* PAGE TEXT:
════════════════
The view from our balcony, with parrots!
(And I do realize I spelled “color” two different ways in the previous paragraph.  I thought that the first one merited the British “u.”  It kind of grows on you after you’ve been here for a while.)

In the mornings, instead of roosters, we wake to the sounds of peacocks.  On our last visit to thevillage, with some of the ETAs, we came to the consensus that a peacock sounds like a human trying to imitate the sound of a cat’s meow.  Indeed, it does.  But trust me when I say that it’s a much more peaceful alarm clock than it may seem.  By the way, have you ever seen a peacock sitting in a tree?  It is one of the most awkward things I have ever seen.  They are beautiful, yes they are.  But it is a mystery to me how those turkey-size birds can sit so gracefully on a twig-like branch.  Talented fellas, they are.

One afternoon I was studying in our room and heard a kind of swishing sound through the window screen behind me.  I got up and looked down from our second floor window to find two horses wading through the little river running behind our guest house.  I guess they thought the greens looked greener on the other side.  Sure enough, the horses come every day around the same time, like clockwork.

Lots of things run like clockwork here.
════════════════
* AVAILABLE DATA:
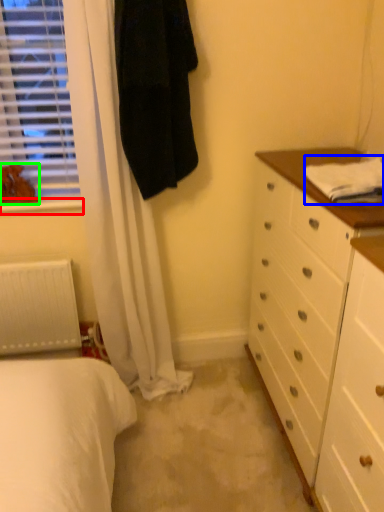
Question: Considering the real-world distances, which object is farthest from window sill (highlighted by a red box)? sheet (highlighted by a blue box) or animal (highlighted by a green box)?

Choices:
 (A) sheet
 (B) animal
════════════════
* PROBLEM STATEMENT:
According to the page text, what sound wakes the writer in the mornings instead of roosters?

* TASK RESULT:
The sounds of peacocks.